Dear Readers, I’m Writing a Book Called Rest

Purple paisley stretching out from yellow ground, by Mary Ann Barton. Inspired by Zentangle: 06/25/2012January 1, 2014

Dear Readers,

I love writing the Joyous Paradox blog for you.

Tonight, I’m so grateful to be sitting at the big mahogany desk in our little office off the kitchen, drinking ginger tea with soy milk under the attentive gaze of my stuffed-animal friends Kathybear, a venerable teddy bear, and Georges l’Oiseau le Chapeau, a vibrant plush hat in the shape of a parrot.

It’s so cold outside — a reminder that we’re in the Northern Hemisphere here in New England, where January is the middle of winter. It’s so warm inside, except for my feet, which are cold. I should put my shoes back on, but I like writing in stocking feet. Sometimes my therapist, Rebecca, sits cross-legged in her chair, leaning forward to emphasize a point she’s making, her shoes lined up neatly beneath her seat.

So yes, I’m writing a book for you called Rest. It’s a book of readings and resources for caregivers, a collection of pieces about finding the rest and renewal we need in order to be there for those we love. Or even those we don’t love. Or those we used to love but can’t imagine having loving feelings for again because the demands on our strength and attention feel so unrelentingly present.

As a caregiver who works with elders in their homes, I’ve found that one of the best ways to take care of myself is to connect with the beauty that surrounds me, even in the midst of stress and sorrow. I’m going to use some poems and short prose pieces from this blog, as well as offering new material. Some of the pieces will be refreshing and even sweet, and others will acknowledge the pain and hardship that crops up in life.
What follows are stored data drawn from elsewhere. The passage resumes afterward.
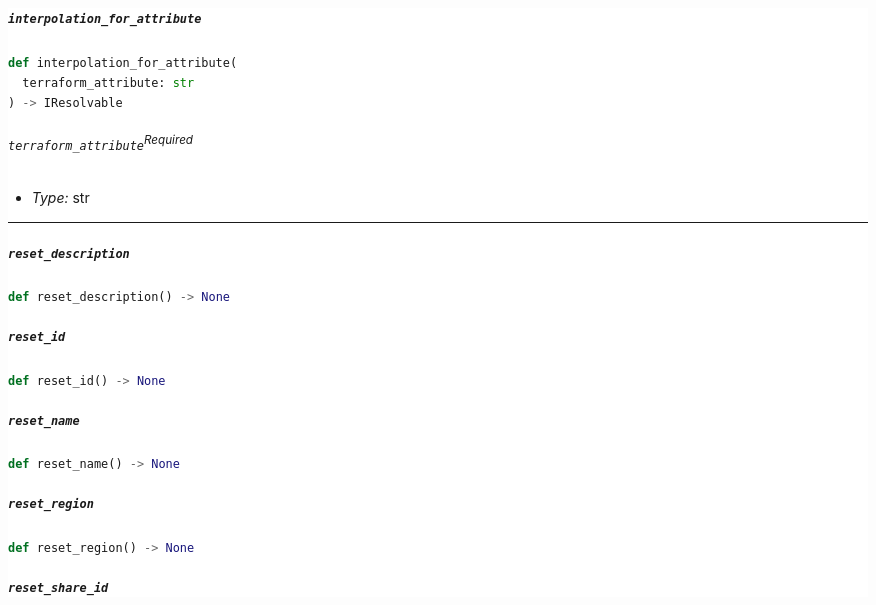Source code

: ##### `interpolation_for_attribute` <a name="interpolation_for_attribute" id="@ithings/cdktf-provider-openstack.dataOpenstackSharedfilesystemSnapshotV2.DataOpenstackSharedfilesystemSnapshotV2.interpolationForAttribute"></a>

```python
def interpolation_for_attribute(
  terraform_attribute: str
) -> IResolvable
```

###### `terraform_attribute`<sup>Required</sup> <a name="terraform_attribute" id="@ithings/cdktf-provider-openstack.dataOpenstackSharedfilesystemSnapshotV2.DataOpenstackSharedfilesystemSnapshotV2.interpolationForAttribute.parameter.terraformAttribute"></a>

- *Type:* str

---

##### `reset_description` <a name="reset_description" id="@ithings/cdktf-provider-openstack.dataOpenstackSharedfilesystemSnapshotV2.DataOpenstackSharedfilesystemSnapshotV2.resetDescription"></a>

```python
def reset_description() -> None
```

##### `reset_id` <a name="reset_id" id="@ithings/cdktf-provider-openstack.dataOpenstackSharedfilesystemSnapshotV2.DataOpenstackSharedfilesystemSnapshotV2.resetId"></a>

```python
def reset_id() -> None
```

##### `reset_name` <a name="reset_name" id="@ithings/cdktf-provider-openstack.dataOpenstackSharedfilesystemSnapshotV2.DataOpenstackSharedfilesystemSnapshotV2.resetName"></a>

```python
def reset_name() -> None
```

##### `reset_region` <a name="reset_region" id="@ithings/cdktf-provider-openstack.dataOpenstackSharedfilesystemSnapshotV2.DataOpenstackSharedfilesystemSnapshotV2.resetRegion"></a>

```python
def reset_region() -> None
```

##### `reset_share_id` <a name="reset_share_id" id="@ithings/cdktf-provider-openstack.dataOpenstackSharedfilesystemSnapshotV2.DataOpenstackSharedfilesystemSnapshotV2.resetShareId"></a>
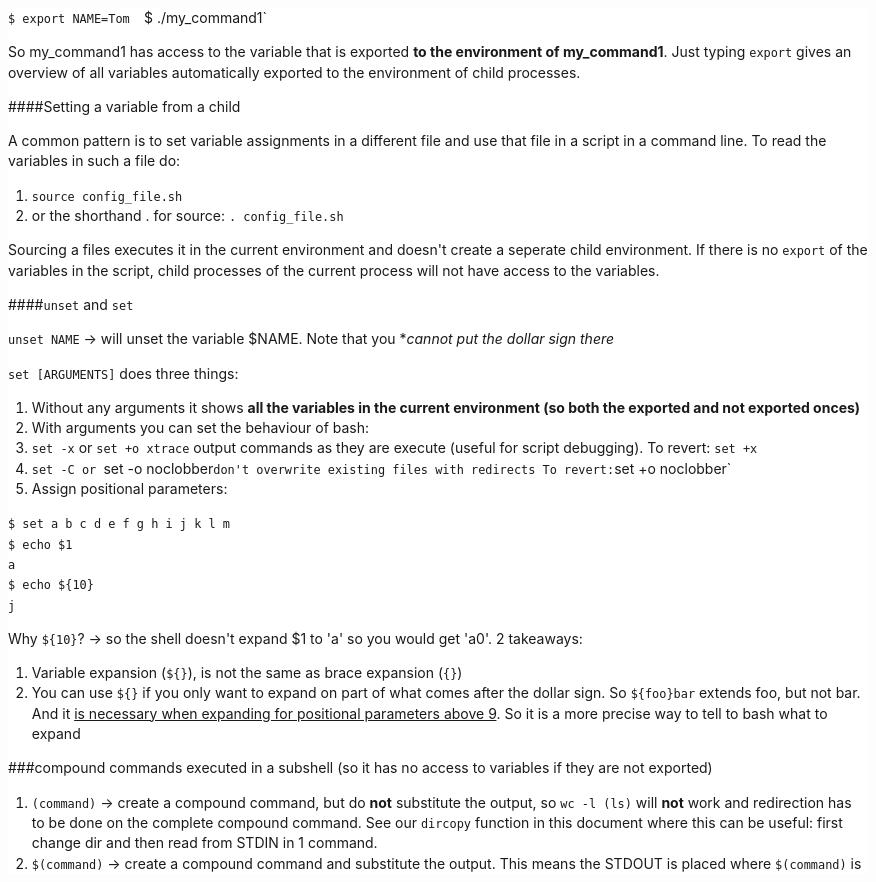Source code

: `$ export NAME=Tom 
`$ ./my_command1`

So my_command1 has access to the variable that is exported **to the environment of my_command1**. Just typing `export` gives an overview of all variables automatically exported to the environment of child processes.

####Setting a variable from a child

A common pattern is to set variable assignments in a different file and use that file in a script in a command line. To read the variables in such a file do:

1. `source config_file.sh` 
2. or the shorthand . for source: `. config_file.sh`

Sourcing a files executes it in the current environment and doesn't create a seperate child environment. If there is no `export` of the variables in the script, child processes of the current process will not have access to the variables.

####`unset` and `set`

`unset NAME` -> will unset the variable $NAME. Note that you **cannot put the dollar sign there*

`set [ARGUMENTS]` does three things:

1. Without any arguments it shows **all the variables in the current environment (so both the exported and not exported onces)**
2. With arguments you can set the behaviour of bash:
  1. `set -x` or `set +o xtrace` output commands as they are execute (useful for script debugging). To revert: `set +x`
  2. `set -C or `set -o noclobber` don't overwrite existing files with redirects To revert: `set +o noclobber`
3. Assign positional parameters: 

```
$ set a b c d e f g h i j k l m
$ echo $1
a
$ echo ${10}
j
```

Why `${10}`? -> so the shell doesn't expand $1 to 'a' so you would get 'a0'. 2 takeaways:

1. Variable expansion (`${}`), is not the same as brace expansion (`{}`)
2. You can use `${}` if you only want to expand on part of what comes after the dollar sign. So `${foo}bar` extends foo, but not bar. And it [is necessary when expanding for positional parameters above 9](http://stackoverflow.com/a/8748880/1941737). So it is a more precise way to tell to bash what to expand

###compound commands executed in  a subshell (so it has no access to variables if they are not exported)

1. `(command)` -> create a compound command, but do **not** substitute the output, so `wc -l (ls)` will **not** work and redirection has to be done on the complete compound command. See our `dircopy` function in this document where this can be useful: first change dir and then read from STDIN in 1 command.
2. `$(command)` -> create a compound command and substitute the output. This means the STDOUT is placed where `$(command)` is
I’m hoping to include beautiful illustrations in the form of public-domain paintings, as well as questions for discussion and writing prompts.

In this new year, I’ll be writing on two tracks: the short, week-to-week blog track in this space, and the longer-term, book-length track at my desk. I may ask for your help with ideas or images for the book, so if you’ll keep that in mind, I would be grateful.¬†In the meantime, may we all find what we need to slow down, reflect, restore, and renew the spirit.

Faithfully yours,

Mary Ann

Image note: Purple Paisley Stretching Out from Yellow Ground, an informal, Zentangle-inspired drawing by MAB.